A sign without a Word is empty. No one will believe unless this truth is married to the preaching of the Gospel. We must hear from Jesus that the guilt and shame for sin that we know and feel was placed upon Jesus. We must hear that death has been destroyed and that Christ’s resurrection is ours. When we see the sign of the Crucifix we only believe if we hear the Word that says: “Father, forgive them for they know not what they do!” and “It is finished!”

It is the same every Divine Service. You want your spirit lifted and He gives you the whole Word in Psalm to sing by the Holy Spirit. You come seeking joy and Christ gives you the Word: “Go, my son, your sins are forgiven!” You come hungering and thirsty for righteousness and He says to you: “Take, eat, this is my body.. [and] take, drink, this is the blood of the new testament shed for you for the forgiveness of sins.” These are not empty signs but great gifts because Jesus said so.

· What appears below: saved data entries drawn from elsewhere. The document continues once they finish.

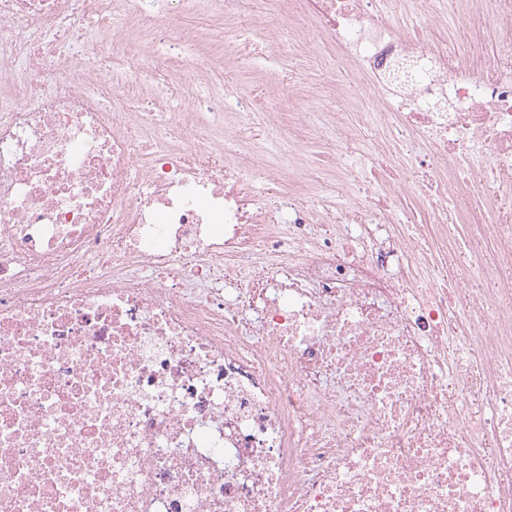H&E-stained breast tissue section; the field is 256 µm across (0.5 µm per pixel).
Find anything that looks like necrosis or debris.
<instances>
[{
    "mask_svg": "<svg viewBox=\"0 0 512 512\" xmlns=\"http://www.w3.org/2000/svg\"><path fill=\"white\" fill-rule=\"evenodd\" d=\"M448 3L463 58L427 0H0V512H512V0ZM252 29L372 107L255 150L156 52Z\"/></svg>",
    "mask_w": 512,
    "mask_h": 512,
    "instance_id": "4bbe7bcc",
    "label": "necrosis or debris"
}]
</instances>
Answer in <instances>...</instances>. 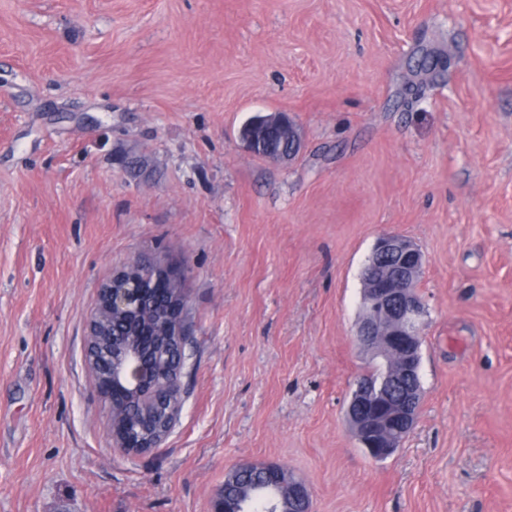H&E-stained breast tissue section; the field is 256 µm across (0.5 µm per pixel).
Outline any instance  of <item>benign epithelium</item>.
Instances as JSON below:
<instances>
[{"instance_id": "7a95c632", "label": "benign epithelium", "mask_w": 512, "mask_h": 512, "mask_svg": "<svg viewBox=\"0 0 512 512\" xmlns=\"http://www.w3.org/2000/svg\"><path fill=\"white\" fill-rule=\"evenodd\" d=\"M275 126L283 146L270 153L269 160L285 162L300 151L301 134L286 112L253 118L250 133L242 138L253 153L263 148L262 137ZM424 268L421 249L396 234L380 236L365 266L361 288L362 317L357 328L361 347L382 368L379 377L360 381L348 405V420L362 448L377 460L387 457L414 428L418 418L421 388V336L425 308L418 288ZM171 270L162 273L152 263L133 260L113 274L101 289V299L92 317L103 310L118 316L110 346L95 350L96 338L88 330L86 358L104 372L114 447L128 453L156 448L178 421L181 405V374L185 357L178 342L173 364L152 357L153 344L132 334L146 297ZM168 406V430L151 432L154 410ZM139 413L142 427L126 430L127 409ZM269 483L278 486L272 501L275 512H309V490L305 484L286 476L275 463L254 466Z\"/></svg>"}]
</instances>
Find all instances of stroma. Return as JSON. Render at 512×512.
Here are the masks:
<instances>
[{"label":"stroma","instance_id":"35a3bbf8","mask_svg":"<svg viewBox=\"0 0 512 512\" xmlns=\"http://www.w3.org/2000/svg\"><path fill=\"white\" fill-rule=\"evenodd\" d=\"M278 111L280 164L239 139ZM384 233L422 249L427 318L376 462L346 412ZM136 257L184 275L192 360L129 454L85 348ZM268 462L311 512H512V0H0V512H213ZM271 126H276L279 129L283 146L271 152L268 159L273 162H285L293 159L300 151L302 137L287 112L254 117L250 133L245 137H241L242 142L255 154L258 150H262L263 143L261 138Z\"/></svg>","mask_w":512,"mask_h":512}]
</instances>
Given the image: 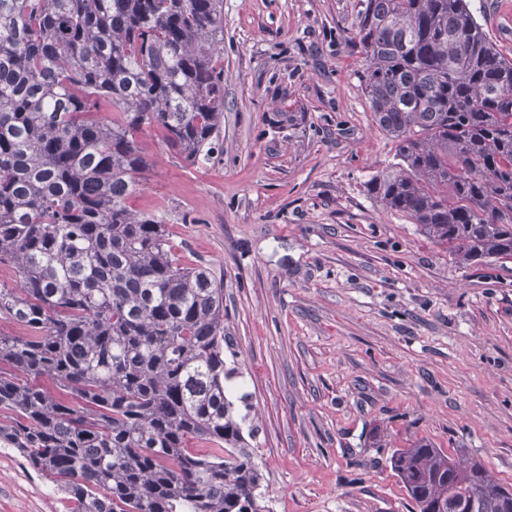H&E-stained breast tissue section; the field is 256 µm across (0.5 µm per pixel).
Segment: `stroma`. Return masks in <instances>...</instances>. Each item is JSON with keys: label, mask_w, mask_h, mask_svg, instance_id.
<instances>
[{"label": "stroma", "mask_w": 512, "mask_h": 512, "mask_svg": "<svg viewBox=\"0 0 512 512\" xmlns=\"http://www.w3.org/2000/svg\"><path fill=\"white\" fill-rule=\"evenodd\" d=\"M364 0H224V123L188 164L156 131L135 210L224 281L226 386L270 512H415L390 468L426 438L512 487V261L458 265L368 191L395 162L352 30ZM512 58V0H469ZM0 447V512H67Z\"/></svg>", "instance_id": "obj_1"}]
</instances>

All this requires faith—trust. Even this trust is a gift from God by the Holy Spirit through the Word. When Jesus speaks, you believe. When He says, “You are forgiven!” this Word does what it says. You conscience is freed. You guilt is pardoned. Your shame is removed. At the Word of Jesus, you receive every hope, joy, and comfort that God gives.

John the Baptist recognized the sign when he pointed to the cross, “Behold, the Lamb of God who takes away the sin of the world!” “For Jews request a sign, and Greeks seek after wisdom; but we preach Christ crucified” (1 Cor 1:22-23). Only the devil and his host seek to take you away from this Word of Gospel, good news. Only he would have you trust in worldly signs and earthly wisdom. Instead, be strong in the Lord by taking up His every Word of promise as your shield and weapon. Trust in His promises and you will never die. Trust in Christ and you will find peace that passes understanding and joy beyond measure.

The cross of Christ is the sign that God answers our every prayer. By Jesus, every petition is given, including His kingdom, His will, daily bread, forgiveness, escape from temptation, and eternal life. We trust in God first in faith given by the Holy Spirit and then this faith is confirmed because He gave His son to die for us. It is enough. You may not be thoroughly convinced that God has your best interests in mind. Life has its horrible moments. Wars and rumors of wars surround us. The whole earth groans with birth pangs. They are a sign of the death of this body and this world. But the greater sign has already appeared. Christ died our death so that we will never die. He lives and so shall we live now and eternally. It is enough. Amen.

In Name of the Father, + Son, and Holy Spirit. Amen.